Try it:
From the records below, copy each line that has the word "with" in it.

*** Opening of Data ***

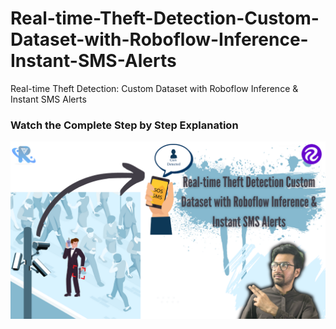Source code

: # Real-time-Theft-Detection-Custom-Dataset-with-Roboflow-Inference-Instant-SMS-Alerts
Real-time Theft Detection: Custom Dataset with Roboflow Inference &amp; Instant SMS Alerts


### Watch the Complete Step by Step Explanation

[![Watch the video](https://github.com/noorkhokhar99/Real-time-Theft-Detection-Custom-Dataset-with-Roboflow-Inference-Instant-SMS-Alerts/blob/main/Object%20Detection%20with%20Computer%20Vision%20%26%20Get%20Notified%20with%20Gmail%20(5).png)](https://www.youtube.com/watch?v=j0QNkSqZSS0)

*** Close of Data ***

Exercise result:
: # Real-time-Theft-Detection-Custom-Dataset-with-Roboflow-Inference-Instant-SMS-Alerts
Real-time Theft Detection: Custom Dataset with Roboflow Inference &amp; Instant SMS Alerts
[![Watch the video](https://github.com/noorkhokhar99/Real-time-Theft-Detection-Custom-Dataset-with-Roboflow-Inference-Instant-SMS-Alerts/blob/main/Object%20Detection%20with%20Computer%20Vision%20%26%20Get%20Notified%20with%20Gmail%20(5).png)](https://www.youtube.com/watch?v=j0QNkSqZSS0)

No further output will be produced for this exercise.